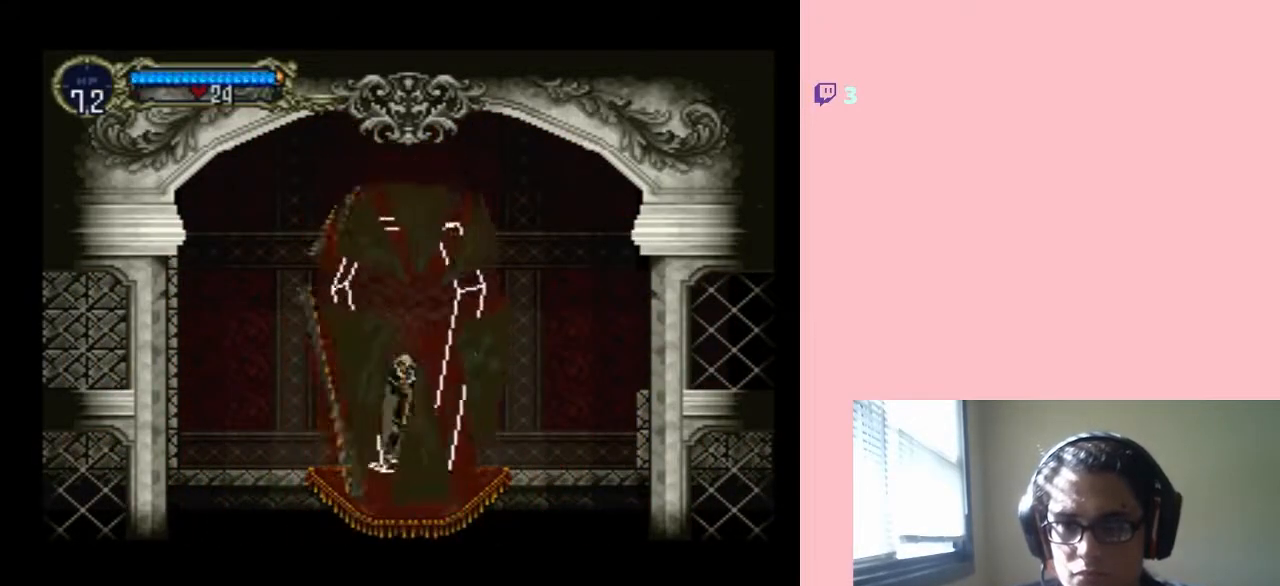
{"buttons": [], "left_stick": "center", "right_stick": "center", "events": [[50, "B", "down"], [267, "B", "up"]]}
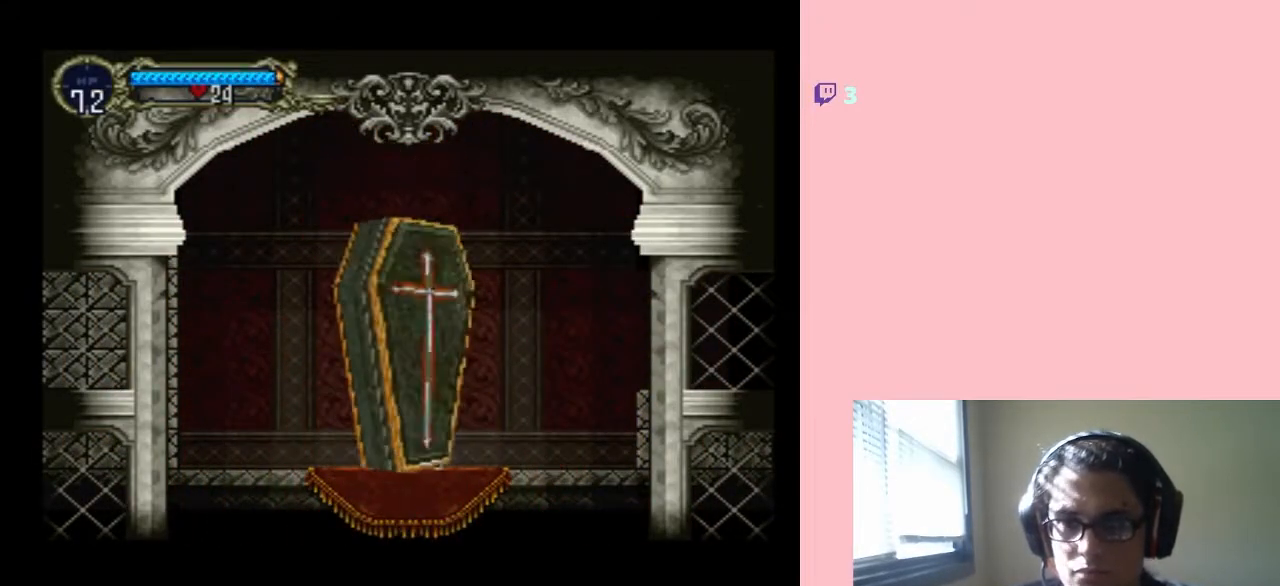
{"buttons": [], "left_stick": "center", "right_stick": "center", "events": [[183, "B", "down"], [267, "B", "up"]]}
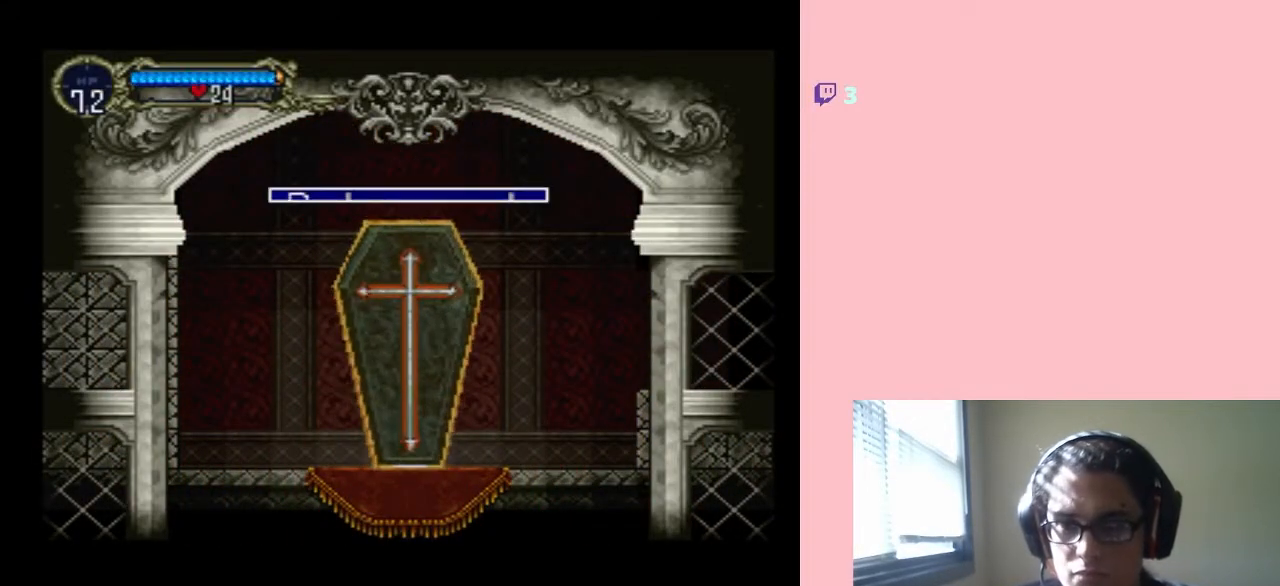
{"buttons": [], "left_stick": "center", "right_stick": "center", "events": [[367, "B", "down"], [467, "B", "up"]]}
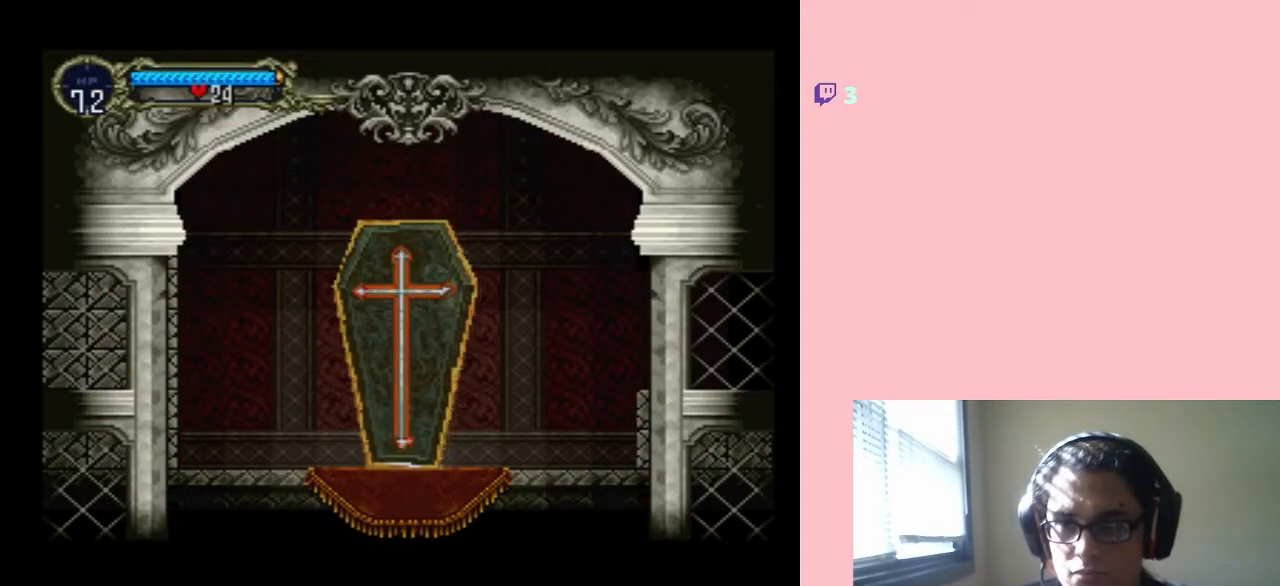
{"buttons": ["DPAD_RIGHT"], "left_stick": "center", "right_stick": "center", "events": [[483, "DPAD_RIGHT", "down"]]}
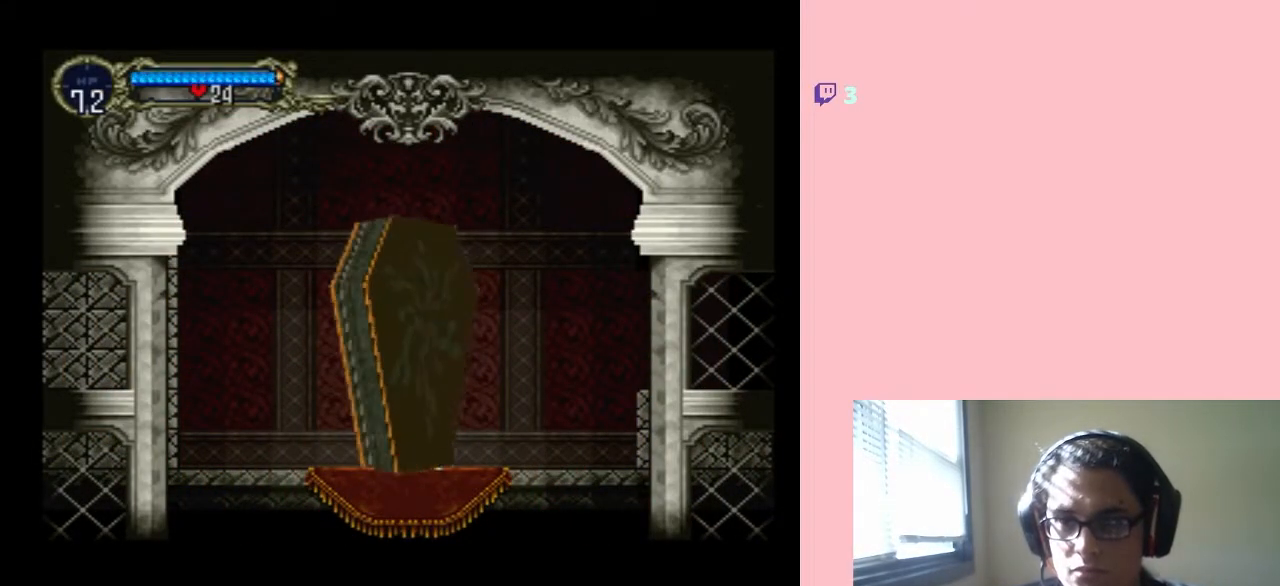
{"buttons": [], "left_stick": "center", "right_stick": "center", "events": [[317, "DPAD_RIGHT", "up"]]}
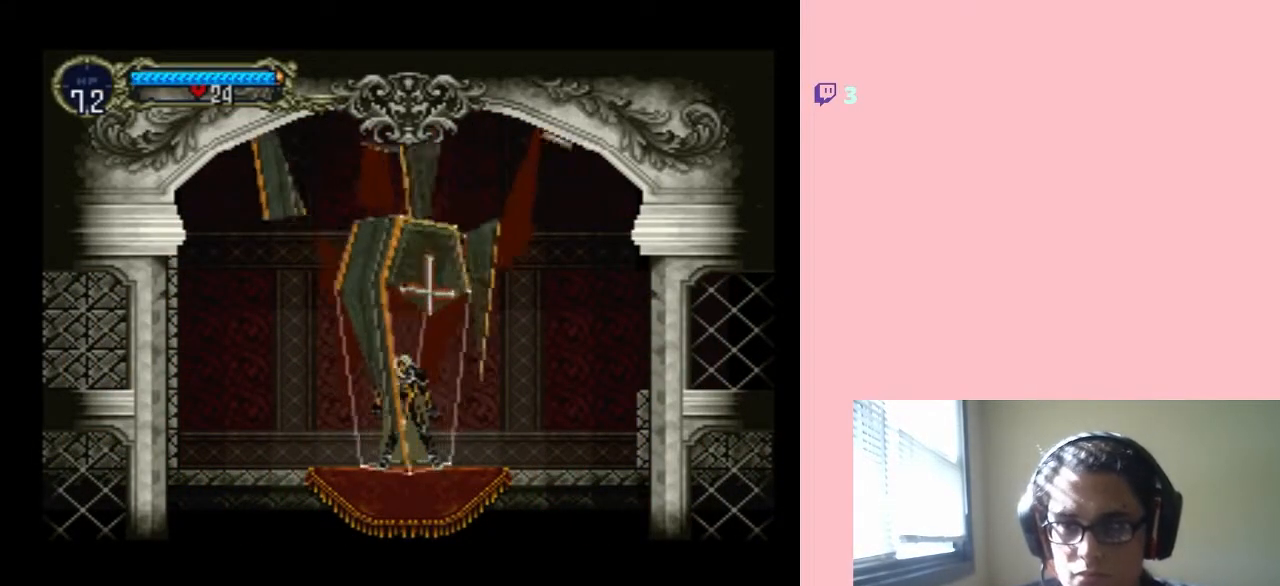
{"buttons": [], "left_stick": "center", "right_stick": "center", "events": [[367, "DPAD_RIGHT", "down"], [450, "DPAD_RIGHT", "up"]]}
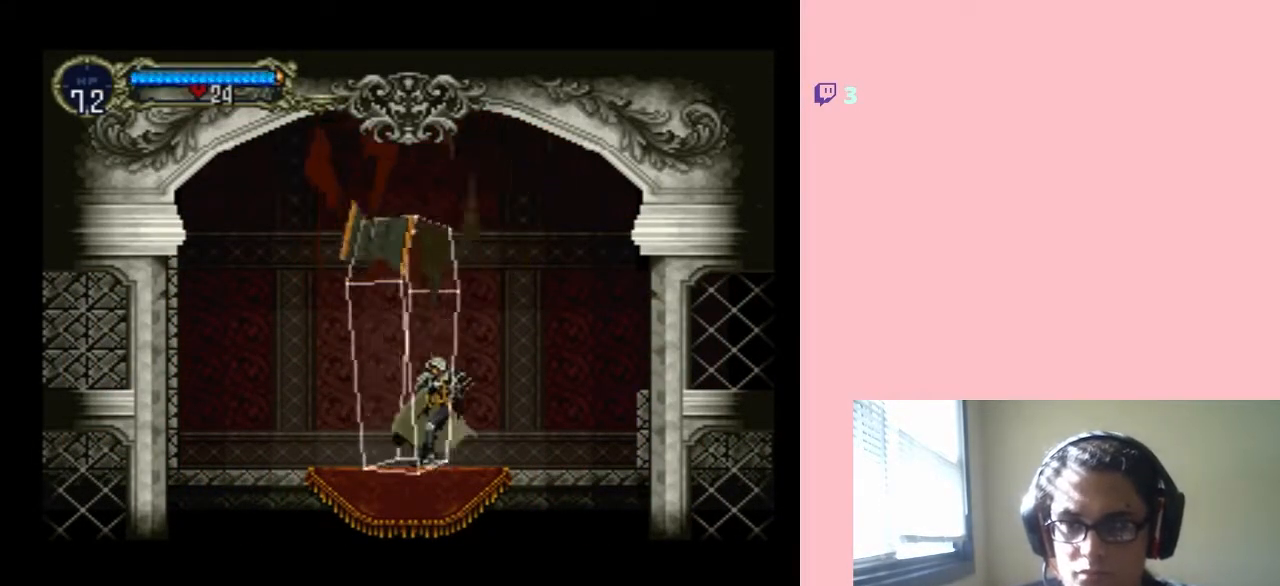
{"buttons": ["X"], "left_stick": "center", "right_stick": "center", "events": [[83, "DPAD_RIGHT", "down"], [150, "DPAD_RIGHT", "up"], [350, "DPAD_LEFT", "down"], [500, "DPAD_LEFT", "up"], [500, "X", "down"]]}
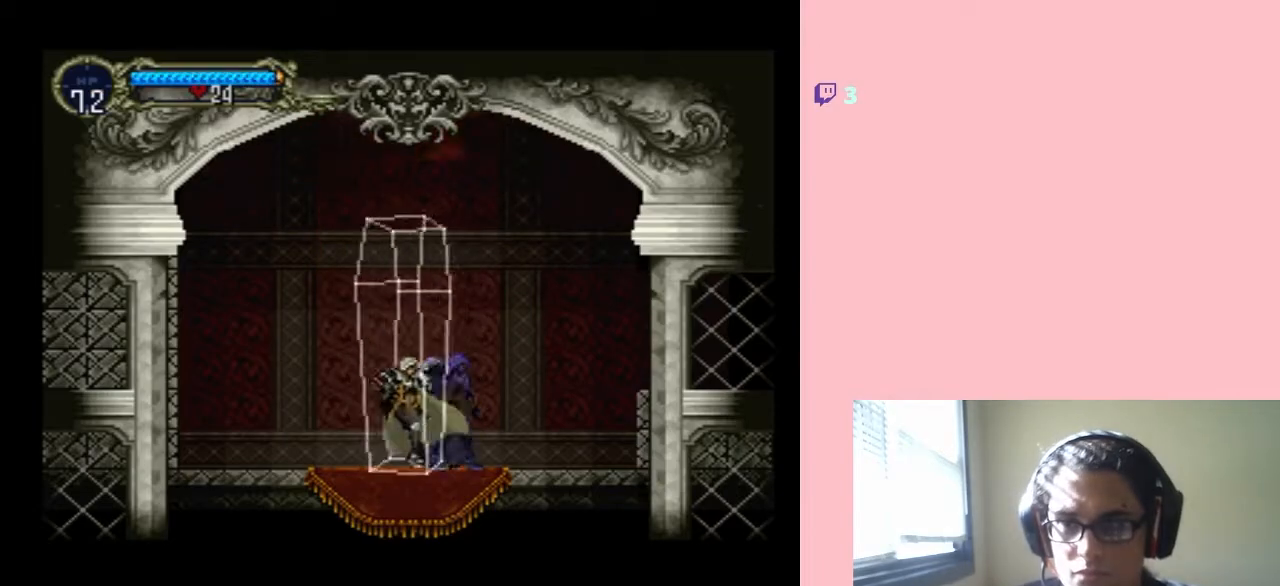
{"buttons": ["DPAD_RIGHT"], "left_stick": "center", "right_stick": "center", "events": [[117, "X", "up"], [267, "B", "down"], [267, "DPAD_RIGHT", "down"], [433, "B", "up"]]}
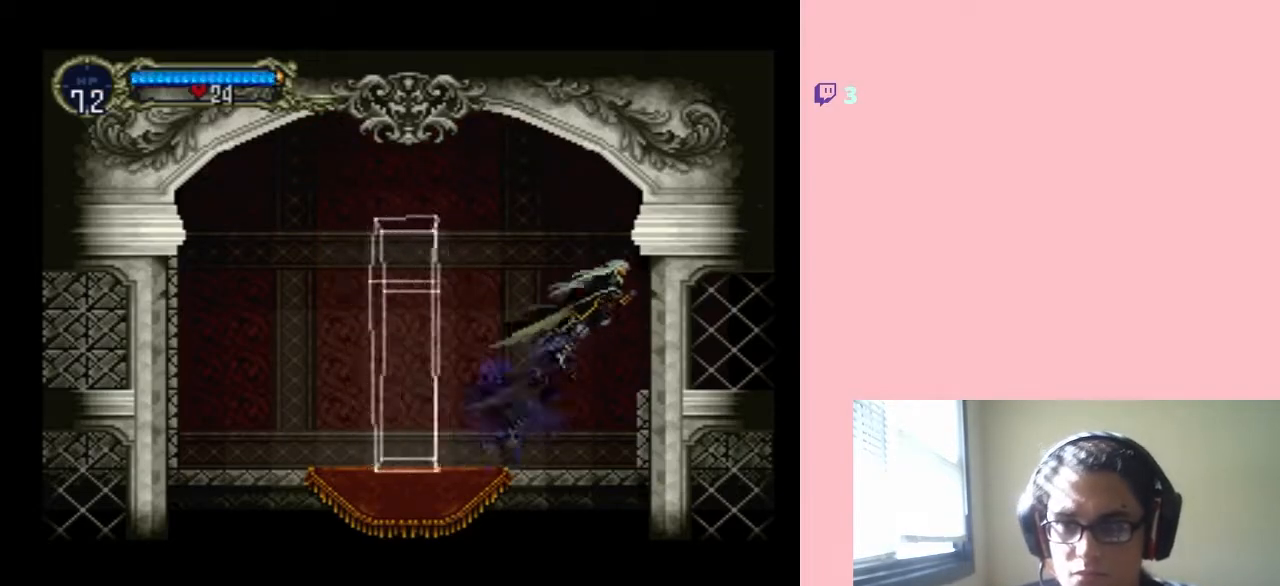
{"buttons": ["DPAD_RIGHT"], "left_stick": "center", "right_stick": "center", "events": []}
----
■ Requirement ■
Transcribe the data completely. No pictures should appear in the transcription.

■ Task response ■
{"buttons": [], "left_stick": "center", "right_stick": "center", "events": [[50, "B", "down"], [267, "B", "up"]]}
{"buttons": [], "left_stick": "center", "right_stick": "center", "events": [[183, "B", "down"], [267, "B", "up"]]}
{"buttons": [], "left_stick": "center", "right_stick": "center", "events": [[367, "B", "down"], [467, "B", "up"]]}
{"buttons": ["DPAD_RIGHT"], "left_stick": "center", "right_stick": "center", "events": [[483, "DPAD_RIGHT", "down"]]}
{"buttons": [], "left_stick": "center", "right_stick": "center", "events": [[317, "DPAD_RIGHT", "up"]]}
{"buttons": [], "left_stick": "center", "right_stick": "center", "events": [[367, "DPAD_RIGHT", "down"], [450, "DPAD_RIGHT", "up"]]}
{"buttons": ["X"], "left_stick": "center", "right_stick": "center", "events": [[83, "DPAD_RIGHT", "down"], [150, "DPAD_RIGHT", "up"], [350, "DPAD_LEFT", "down"], [500, "DPAD_LEFT", "up"], [500, "X", "down"]]}
{"buttons": ["DPAD_RIGHT"], "left_stick": "center", "right_stick": "center", "events": [[117, "X", "up"], [267, "B", "down"], [267, "DPAD_RIGHT", "down"], [433, "B", "up"]]}
{"buttons": ["DPAD_RIGHT"], "left_stick": "center", "right_stick": "center", "events": []}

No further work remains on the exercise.